━━━━━ SOURCE INFORMATION ━━━━━
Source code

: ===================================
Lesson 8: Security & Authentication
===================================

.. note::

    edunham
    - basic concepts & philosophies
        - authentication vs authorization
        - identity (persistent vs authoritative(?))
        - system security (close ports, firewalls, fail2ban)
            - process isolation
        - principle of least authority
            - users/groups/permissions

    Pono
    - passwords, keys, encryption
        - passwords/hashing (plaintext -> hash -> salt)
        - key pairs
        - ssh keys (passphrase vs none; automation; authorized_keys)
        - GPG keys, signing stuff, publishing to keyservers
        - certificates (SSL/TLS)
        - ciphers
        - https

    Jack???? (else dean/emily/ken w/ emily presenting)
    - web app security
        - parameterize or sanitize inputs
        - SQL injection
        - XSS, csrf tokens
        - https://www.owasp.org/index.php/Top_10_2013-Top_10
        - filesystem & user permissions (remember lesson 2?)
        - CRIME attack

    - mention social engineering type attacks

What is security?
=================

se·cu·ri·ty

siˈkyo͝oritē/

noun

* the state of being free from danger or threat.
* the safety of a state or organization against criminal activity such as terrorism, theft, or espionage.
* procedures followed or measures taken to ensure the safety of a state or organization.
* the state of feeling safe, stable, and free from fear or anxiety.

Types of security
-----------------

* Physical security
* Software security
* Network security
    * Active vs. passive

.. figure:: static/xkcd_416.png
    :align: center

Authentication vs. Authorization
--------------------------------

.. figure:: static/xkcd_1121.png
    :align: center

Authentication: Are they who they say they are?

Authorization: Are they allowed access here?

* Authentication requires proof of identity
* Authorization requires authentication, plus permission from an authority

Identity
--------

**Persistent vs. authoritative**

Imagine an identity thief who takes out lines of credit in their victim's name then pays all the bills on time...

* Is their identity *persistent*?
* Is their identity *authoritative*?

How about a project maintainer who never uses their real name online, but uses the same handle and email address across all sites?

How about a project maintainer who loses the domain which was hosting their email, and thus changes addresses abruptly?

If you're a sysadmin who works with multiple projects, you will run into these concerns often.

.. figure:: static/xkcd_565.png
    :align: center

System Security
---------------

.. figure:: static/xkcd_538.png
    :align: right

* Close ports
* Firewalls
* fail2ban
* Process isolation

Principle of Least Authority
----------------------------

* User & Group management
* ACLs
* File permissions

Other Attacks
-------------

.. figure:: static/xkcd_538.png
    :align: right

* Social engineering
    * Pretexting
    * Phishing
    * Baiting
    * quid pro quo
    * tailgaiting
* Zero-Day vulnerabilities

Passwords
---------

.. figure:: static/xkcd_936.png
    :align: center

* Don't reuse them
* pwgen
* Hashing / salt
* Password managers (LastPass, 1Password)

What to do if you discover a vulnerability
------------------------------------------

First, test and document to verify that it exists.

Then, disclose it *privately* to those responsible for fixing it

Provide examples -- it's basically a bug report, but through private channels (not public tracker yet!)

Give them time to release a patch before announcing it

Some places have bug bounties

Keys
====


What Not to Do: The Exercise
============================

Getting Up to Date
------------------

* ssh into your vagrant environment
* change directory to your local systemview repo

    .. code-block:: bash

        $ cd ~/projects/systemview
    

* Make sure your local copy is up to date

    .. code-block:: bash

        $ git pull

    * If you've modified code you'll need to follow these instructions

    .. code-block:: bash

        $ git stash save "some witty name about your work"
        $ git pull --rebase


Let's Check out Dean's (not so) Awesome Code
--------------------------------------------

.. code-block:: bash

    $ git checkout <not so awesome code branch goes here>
━━━━━
TASK DESCRIPTION: Each entry above needs to be output exactly.

TASK SOLUTION:
Source code

: ===================================
Lesson 8: Security & Authentication
===================================

.. note::

    edunham
    - basic concepts & philosophies
        - authentication vs authorization
        - identity (persistent vs authoritative(?))
        - system security (close ports, firewalls, fail2ban)
            - process isolation
        - principle of least authority
            - users/groups/permissions

    Pono
    - passwords, keys, encryption
        - passwords/hashing (plaintext -> hash -> salt)
        - key pairs
        - ssh keys (passphrase vs none; automation; authorized_keys)
        - GPG keys, signing stuff, publishing to keyservers
        - certificates (SSL/TLS)
        - ciphers
        - https

    Jack???? (else dean/emily/ken w/ emily presenting)
    - web app security
        - parameterize or sanitize inputs
        - SQL injection
        - XSS, csrf tokens
        - https://www.owasp.org/index.php/Top_10_2013-Top_10
        - filesystem & user permissions (remember lesson 2?)
        - CRIME attack

    - mention social engineering type attacks

What is security?
=================

se·cu·ri·ty

siˈkyo͝oritē/

noun

* the state of being free from danger or threat.
* the safety of a state or organization against criminal activity such as terrorism, theft, or espionage.
* procedures followed or measures taken to ensure the safety of a state or organization.
* the state of feeling safe, stable, and free from fear or anxiety.

Types of security
-----------------

* Physical security
* Software security
* Network security
    * Active vs. passive

.. figure:: static/xkcd_416.png
    :align: center

Authentication vs. Authorization
--------------------------------

.. figure:: static/xkcd_1121.png
    :align: center

Authentication: Are they who they say they are?

Authorization: Are they allowed access here?

* Authentication requires proof of identity
* Authorization requires authentication, plus permission from an authority

Identity
--------

**Persistent vs. authoritative**

Imagine an identity thief who takes out lines of credit in their victim's name then pays all the bills on time...

* Is their identity *persistent*?
* Is their identity *authoritative*?

How about a project maintainer who never uses their real name online, but uses the same handle and email address across all sites?

How about a project maintainer who loses the domain which was hosting their email, and thus changes addresses abruptly?

If you're a sysadmin who works with multiple projects, you will run into these concerns often.

.. figure:: static/xkcd_565.png
    :align: center

System Security
---------------

.. figure:: static/xkcd_538.png
    :align: right

* Close ports
* Firewalls
* fail2ban
* Process isolation

Principle of Least Authority
----------------------------

* User & Group management
* ACLs
* File permissions

Other Attacks
-------------

.. figure:: static/xkcd_538.png
    :align: right

* Social engineering
    * Pretexting
    * Phishing
    * Baiting
    * quid pro quo
    * tailgaiting
* Zero-Day vulnerabilities

Passwords
---------

.. figure:: static/xkcd_936.png
    :align: center

* Don't reuse them
* pwgen
* Hashing / salt
* Password managers (LastPass, 1Password)

What to do if you discover a vulnerability
------------------------------------------

First, test and document to verify that it exists.

Then, disclose it *privately* to those responsible for fixing it

Provide examples -- it's basically a bug report, but through private channels (not public tracker yet!)

Give them time to release a patch before announcing it

Some places have bug bounties

Keys
====


What Not to Do: The Exercise
============================

Getting Up to Date
------------------

* ssh into your vagrant environment
* change directory to your local systemview repo

    .. code-block:: bash

        $ cd ~/projects/systemview
    

* Make sure your local copy is up to date

    .. code-block:: bash

        $ git pull

    * If you've modified code you'll need to follow these instructions

    .. code-block:: bash

        $ git stash save "some witty name about your work"
        $ git pull --rebase


Let's Check out Dean's (not so) Awesome Code
--------------------------------------------

.. code-block:: bash

    $ git checkout <not so awesome code branch goes here>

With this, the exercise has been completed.